◆ Consegna
Secondo il testo fornito, in quale zona di Zandobbio il segnale Rai non si vede proprio?

◆ Testo fornito
—————

Zandobbio scrive alla Rai
L'80% del paese non vede i canali

I cittadini di Zandobbio sono rimasti tutti - o quasi - senza «mamma» Rai. E per correre ai ripari, il sindaco Mariangela Antonioli ha inviato una lettera alla tivù di Stato per chiedere ai tecnici della Rai di intervenire al più presto.

Zandobbio scrive alla Rai L'80% del paese non vede i canali

I cittadini di Zandobbio sono rimasti tutti - o quasi - senza «mamma» Rai. E per correre ai ripari, il sindaco Mariangela Antonioli ha inviato una lettera alla tivù di Stato per chiedere ai tecnici della Rai di intervenire al più presto. Da quando, infatti, è arrivato lo switch off, i segnali delle tre reti Rai sono scomparsi quasi ovunque dagli schermi del Comune della bassa Valle Cavallina.

Per questo motivo in molti hanno provato a chiedere informazioni al primo cittadino, che ha preso subito la situazione in pugno è si è mobilitata, arrivando direttamente a bussare alle porte di viale Mazzini a Roma. «Nell'80% delle casse di Zandobbio – spiega Mariangela Antonioli – il segnale Rai è scomparso: nessuno vede i canali della tivù di Stato. Né quelli tradizionali, né tantomeno quelli nuovi. E la cosa veramente molto strana e fastidiosa è che in alcuni casi il segnale arriva solo la mattina e poi si perde nel corso della giornata, o arriva addirittura di rado».

«Nella zona della Selva di Zandobbio, invece, non si vede proprio – precisa Antonioli –. Fino a quando c'era stato il periodo di transizione dall'analogico al digitale, tutto sembrava andare bene e non ci era pervenuta nessuna lamentela. Pareva andasse tutto per il verso giusto. Poi con l'arrivo dello switch off, il segnale Rai si è perso in gran parte del paese. Adesso è già passato un bel po' di tempo, ma la situazione non è cambiata».

—————

◆ Righe mostrate
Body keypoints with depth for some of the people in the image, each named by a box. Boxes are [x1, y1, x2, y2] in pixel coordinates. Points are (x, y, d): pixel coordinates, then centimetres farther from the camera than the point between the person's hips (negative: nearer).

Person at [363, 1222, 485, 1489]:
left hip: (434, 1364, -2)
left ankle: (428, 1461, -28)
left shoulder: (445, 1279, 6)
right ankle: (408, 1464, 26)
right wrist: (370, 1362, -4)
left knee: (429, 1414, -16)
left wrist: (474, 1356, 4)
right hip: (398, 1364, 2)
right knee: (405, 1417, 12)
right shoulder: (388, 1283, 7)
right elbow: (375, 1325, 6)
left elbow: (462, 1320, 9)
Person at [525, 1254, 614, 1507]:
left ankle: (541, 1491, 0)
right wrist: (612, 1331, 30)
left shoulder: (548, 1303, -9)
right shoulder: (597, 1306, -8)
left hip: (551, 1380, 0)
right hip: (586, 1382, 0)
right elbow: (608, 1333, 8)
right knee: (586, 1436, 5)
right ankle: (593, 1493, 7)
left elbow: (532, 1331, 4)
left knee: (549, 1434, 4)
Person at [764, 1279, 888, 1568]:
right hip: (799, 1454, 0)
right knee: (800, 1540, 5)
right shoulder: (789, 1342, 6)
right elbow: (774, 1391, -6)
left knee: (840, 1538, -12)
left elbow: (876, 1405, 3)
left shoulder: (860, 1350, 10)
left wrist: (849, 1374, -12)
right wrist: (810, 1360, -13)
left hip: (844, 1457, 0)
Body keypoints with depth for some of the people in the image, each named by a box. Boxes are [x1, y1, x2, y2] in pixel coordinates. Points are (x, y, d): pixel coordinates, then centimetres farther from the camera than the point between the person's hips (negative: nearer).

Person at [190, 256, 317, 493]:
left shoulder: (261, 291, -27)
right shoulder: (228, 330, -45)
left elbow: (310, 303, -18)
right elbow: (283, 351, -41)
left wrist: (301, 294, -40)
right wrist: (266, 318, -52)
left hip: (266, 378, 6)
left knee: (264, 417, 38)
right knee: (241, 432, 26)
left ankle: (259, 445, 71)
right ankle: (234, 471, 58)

—————

◆ Risultato
Nella zona della Selva di Zandobbio.